La épica y ambiental “Forevermore” es un medio tiempo emotivo, que nos da un pequeño respiro entre tanta potencia y que me puedo imaginar en directo creando una bonita hermandad. Por cierto, ya que hecho alusión a sus conciertos, si tenéis la oportunidad, no os los perdáis.
“Heavy Metal” me ha resultado muy llamativa porque, sin perder la esencia de Vhäldemar, las guitarras del principio me han recordado claramente a Helloween y la base rítmica y la voz de las estrofas me traen reminiscencias a los mejores tiempos de Manowar. Mezcla, como decía curiosa, que me ha gustado mucho.
Y llegamos a la ya tradicional “Old King´s Visions”, llegando ya a su séptima parte, que sigue engrandeciendo la leyenda del viejo rey, en un gran tema de power metal, que fue escogida como segundo adelanto.
El estribillo de “Journey To The Unknown”, otro corte cargado de buen heavy metal, es de los mejores del disco.
Y llegamos a la que, para un servidor, ha sido la mayor sorpresa del redondo. Tanto que confieso que, la primera vez que lo escuché, pensé que había fallado mi reproductor y había saltado otro disco. “Brothers” rompe con todo lo que habíamos oído hasta ahora. Es un tema de hard rock melódico que me ha recordado por momentos a bandas como Whitesnake o Rainbow, incluso a mis adorados 7 Almas. A la hora de escribir esta crónica, al no disponer (de momento) de la edición física, no he podido confirmarlo, pero parece ser que la voz corre a cuenta del bajista Raúl Serrano. Desde aquí, si lee estas líneas, le ruego que saque un disco en esta línea. Me ha parecido un temazo. Es verdad que, quizá rompe demasiado con el conjunto y que yo lo veo más a modo de bonus track. Pero ¿quién soy yo para poner pegas? Lo importante es que está en el disco y que lo he podido disfrutar.
Vamos llegando al final de este magnífico trabajo.
“The Rebel’s Law” vuelve a la senda del sonido característico de Vhäldemar, en un nuevo himno de heavy metal melódico, perfectamente interpretado por Carlos Escudero, de buen estribillo y fantástico trabajo instrumental de toda la banda.
Y finalizamos con “The Last Flame”, melancólico corte instrumental que cuenta con la colaboración de Diego Zapatero (Mercury Rex / Melodius Deite) y el guitarrista indonesio Gavin Iedema, que ya colaboró en el anterior disco.
En definitiva, otro magnífico trabajo de Vhäldemar que sigue demostrando que merece mucho más reconocimiento.
Si has llegado hasta aquí, te voy a pedir un pequeño esfuerzo.
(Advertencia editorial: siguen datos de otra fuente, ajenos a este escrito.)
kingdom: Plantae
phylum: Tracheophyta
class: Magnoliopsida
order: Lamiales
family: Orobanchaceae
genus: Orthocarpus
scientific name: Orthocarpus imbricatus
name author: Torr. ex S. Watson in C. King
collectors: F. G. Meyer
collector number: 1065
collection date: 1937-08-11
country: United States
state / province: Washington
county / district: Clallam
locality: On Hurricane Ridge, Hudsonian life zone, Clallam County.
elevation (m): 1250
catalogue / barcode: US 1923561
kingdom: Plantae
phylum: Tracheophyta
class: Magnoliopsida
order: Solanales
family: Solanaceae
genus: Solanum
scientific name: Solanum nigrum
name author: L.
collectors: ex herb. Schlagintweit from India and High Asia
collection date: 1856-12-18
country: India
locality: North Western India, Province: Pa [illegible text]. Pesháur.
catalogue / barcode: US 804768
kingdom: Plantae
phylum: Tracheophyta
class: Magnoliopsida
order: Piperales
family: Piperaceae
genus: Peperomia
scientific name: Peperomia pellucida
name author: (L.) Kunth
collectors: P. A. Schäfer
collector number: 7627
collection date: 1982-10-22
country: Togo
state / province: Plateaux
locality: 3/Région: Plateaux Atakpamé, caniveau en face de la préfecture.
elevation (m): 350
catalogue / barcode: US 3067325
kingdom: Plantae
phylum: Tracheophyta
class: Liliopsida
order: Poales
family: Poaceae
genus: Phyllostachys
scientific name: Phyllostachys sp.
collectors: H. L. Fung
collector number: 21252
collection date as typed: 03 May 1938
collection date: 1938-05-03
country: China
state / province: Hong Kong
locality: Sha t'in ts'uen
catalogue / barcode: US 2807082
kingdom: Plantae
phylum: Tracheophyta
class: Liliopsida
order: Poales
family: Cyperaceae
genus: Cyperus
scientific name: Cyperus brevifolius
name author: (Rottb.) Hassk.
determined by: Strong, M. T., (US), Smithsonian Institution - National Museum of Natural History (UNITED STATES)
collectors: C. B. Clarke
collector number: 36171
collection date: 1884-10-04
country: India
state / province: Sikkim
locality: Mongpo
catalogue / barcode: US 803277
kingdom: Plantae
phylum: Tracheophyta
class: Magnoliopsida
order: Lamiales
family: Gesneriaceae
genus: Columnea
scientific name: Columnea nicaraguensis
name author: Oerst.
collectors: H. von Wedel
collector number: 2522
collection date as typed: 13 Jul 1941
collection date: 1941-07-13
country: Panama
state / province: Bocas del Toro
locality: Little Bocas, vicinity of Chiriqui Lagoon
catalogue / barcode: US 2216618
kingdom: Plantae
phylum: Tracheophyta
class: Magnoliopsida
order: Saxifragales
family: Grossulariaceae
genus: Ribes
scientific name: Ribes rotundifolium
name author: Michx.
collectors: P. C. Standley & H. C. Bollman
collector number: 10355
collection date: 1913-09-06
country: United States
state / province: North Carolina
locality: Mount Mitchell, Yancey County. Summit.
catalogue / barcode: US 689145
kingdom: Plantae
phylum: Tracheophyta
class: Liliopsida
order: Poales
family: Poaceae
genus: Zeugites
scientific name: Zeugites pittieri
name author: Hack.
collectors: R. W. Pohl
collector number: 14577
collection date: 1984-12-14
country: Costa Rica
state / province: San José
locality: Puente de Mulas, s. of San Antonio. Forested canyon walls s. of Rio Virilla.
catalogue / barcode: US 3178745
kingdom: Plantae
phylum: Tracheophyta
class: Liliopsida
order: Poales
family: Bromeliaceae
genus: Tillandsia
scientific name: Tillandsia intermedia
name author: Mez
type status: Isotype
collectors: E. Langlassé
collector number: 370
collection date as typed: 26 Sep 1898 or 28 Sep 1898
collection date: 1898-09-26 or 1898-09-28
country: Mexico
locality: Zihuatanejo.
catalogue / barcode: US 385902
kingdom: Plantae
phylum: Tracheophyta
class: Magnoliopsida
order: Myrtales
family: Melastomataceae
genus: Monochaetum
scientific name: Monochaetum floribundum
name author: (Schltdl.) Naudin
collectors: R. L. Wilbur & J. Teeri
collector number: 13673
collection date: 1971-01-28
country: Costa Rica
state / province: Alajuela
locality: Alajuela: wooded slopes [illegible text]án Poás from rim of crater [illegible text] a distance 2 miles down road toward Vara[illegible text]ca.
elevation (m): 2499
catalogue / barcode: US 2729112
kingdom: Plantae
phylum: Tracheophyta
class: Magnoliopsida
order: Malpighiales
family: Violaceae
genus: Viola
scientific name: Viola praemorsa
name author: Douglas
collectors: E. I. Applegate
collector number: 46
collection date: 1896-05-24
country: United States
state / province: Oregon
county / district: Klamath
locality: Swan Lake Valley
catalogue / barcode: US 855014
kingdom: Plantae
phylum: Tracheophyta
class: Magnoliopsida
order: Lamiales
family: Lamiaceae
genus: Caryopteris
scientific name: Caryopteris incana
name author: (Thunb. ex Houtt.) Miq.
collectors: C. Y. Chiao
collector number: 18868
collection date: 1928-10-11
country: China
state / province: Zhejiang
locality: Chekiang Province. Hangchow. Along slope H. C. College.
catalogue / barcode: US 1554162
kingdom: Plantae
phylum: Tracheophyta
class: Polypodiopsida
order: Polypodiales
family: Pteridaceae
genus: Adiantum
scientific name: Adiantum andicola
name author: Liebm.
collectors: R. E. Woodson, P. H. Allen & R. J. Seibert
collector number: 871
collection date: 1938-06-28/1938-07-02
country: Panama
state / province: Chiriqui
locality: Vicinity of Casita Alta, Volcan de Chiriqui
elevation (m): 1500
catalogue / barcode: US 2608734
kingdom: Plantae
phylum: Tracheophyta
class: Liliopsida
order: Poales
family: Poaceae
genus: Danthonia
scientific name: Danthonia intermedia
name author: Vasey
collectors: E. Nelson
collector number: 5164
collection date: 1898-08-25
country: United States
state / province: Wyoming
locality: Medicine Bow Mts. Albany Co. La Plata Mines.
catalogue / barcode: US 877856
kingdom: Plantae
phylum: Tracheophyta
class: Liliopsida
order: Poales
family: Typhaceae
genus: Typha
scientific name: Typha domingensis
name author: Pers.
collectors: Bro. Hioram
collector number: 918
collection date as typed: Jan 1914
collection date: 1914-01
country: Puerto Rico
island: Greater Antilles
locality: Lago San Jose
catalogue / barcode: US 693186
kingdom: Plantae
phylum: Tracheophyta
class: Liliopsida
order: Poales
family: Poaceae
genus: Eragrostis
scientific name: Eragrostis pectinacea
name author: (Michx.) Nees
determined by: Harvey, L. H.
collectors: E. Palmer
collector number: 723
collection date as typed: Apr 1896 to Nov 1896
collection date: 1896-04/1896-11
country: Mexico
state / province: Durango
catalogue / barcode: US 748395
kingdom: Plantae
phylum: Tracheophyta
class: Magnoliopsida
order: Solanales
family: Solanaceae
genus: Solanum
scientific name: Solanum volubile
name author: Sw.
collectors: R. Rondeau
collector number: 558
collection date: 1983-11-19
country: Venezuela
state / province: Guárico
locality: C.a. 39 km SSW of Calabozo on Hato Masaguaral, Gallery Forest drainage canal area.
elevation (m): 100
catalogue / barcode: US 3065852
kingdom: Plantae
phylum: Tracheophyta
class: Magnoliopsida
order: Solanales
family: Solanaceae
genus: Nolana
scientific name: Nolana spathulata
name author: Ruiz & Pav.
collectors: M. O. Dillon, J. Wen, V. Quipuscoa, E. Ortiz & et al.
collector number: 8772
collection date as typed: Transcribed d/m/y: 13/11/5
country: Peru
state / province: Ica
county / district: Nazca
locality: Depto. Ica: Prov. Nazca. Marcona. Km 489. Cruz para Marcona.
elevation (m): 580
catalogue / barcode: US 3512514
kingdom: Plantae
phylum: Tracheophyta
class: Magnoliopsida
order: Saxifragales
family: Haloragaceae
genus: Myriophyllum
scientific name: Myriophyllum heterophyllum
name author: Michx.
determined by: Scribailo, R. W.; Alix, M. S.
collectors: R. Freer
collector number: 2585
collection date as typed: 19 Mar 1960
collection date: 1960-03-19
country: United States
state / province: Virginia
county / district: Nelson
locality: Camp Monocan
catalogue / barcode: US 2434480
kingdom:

Vuelve a leerte el segundo párrafo. Sí, la versión corta de la crítica. ¿Te has dado cuenta que no hago alusión al título del disco? La explicación es sencilla. Porque esas líneas se pueden aplicar a cualquiera de los trabajos de Vhäldemar. Pocas bandas puede presumir de ello. Y que sea por muchos años más.